## WHAT THIS TASK INVOLVES:
Without including the pictures, copy each line below exactly as it reads.

Saved entries:
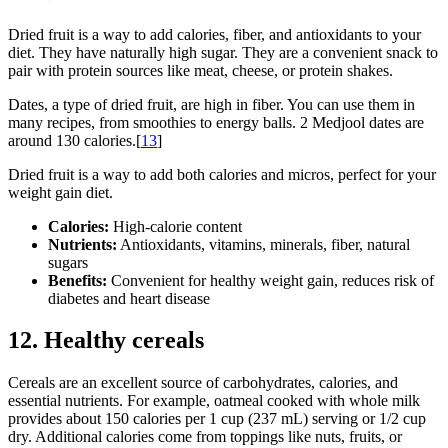
Dried fruit is a way to add calories, fiber, and antioxidants to your
diet. They have naturally high sugar. They are a convenient snack to
pair with protein sources like meat, cheese, or protein shakes.
Dates, a type of dried fruit, are high in fiber. You can use them in
many recipes, from smoothies to energy balls. 2 Medjool dates are
around 130 calories.[
13
]
Dried fruit is a way to add both calories and micros, perfect for your
weight gain diet.
Calories:
High-calorie content
Nutrients:
Antioxidants, vitamins, minerals, fiber, natural
sugars
Benefits:
Convenient for healthy weight gain, reduces risk of
diabetes and heart disease
12. Healthy cereals
Cereals are an excellent source of carbohydrates, calories, and
essential nutrients. For example, oatmeal cooked with whole milk
provides about 150 calories per 1 cup (237 mL) serving or 1/2 cup
dry. Additional calories come from toppings like nuts, fruits, or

## RESPONSE TO THE TASK:
Dried fruit is a way to add calories, fiber, and antioxidants to your
diet. They have naturally high sugar. They are a convenient snack to
pair with protein sources like meat, cheese, or protein shakes.
Dates, a type of dried fruit, are high in fiber. You can use them in
many recipes, from smoothies to energy balls. 2 Medjool dates are
around 130 calories.[
13
]
Dried fruit is a way to add both calories and micros, perfect for your
weight gain diet.
Calories:
High-calorie content
Nutrients:
Antioxidants, vitamins, minerals, fiber, natural
sugars
Benefits:
Convenient for healthy weight gain, reduces risk of
diabetes and heart disease
12. Healthy cereals
Cereals are an excellent source of carbohydrates, calories, and
essential nutrients. For example, oatmeal cooked with whole milk
provides about 150 calories per 1 cup (237 mL) serving or 1/2 cup
dry. Additional calories come from toppings like nuts, fruits, or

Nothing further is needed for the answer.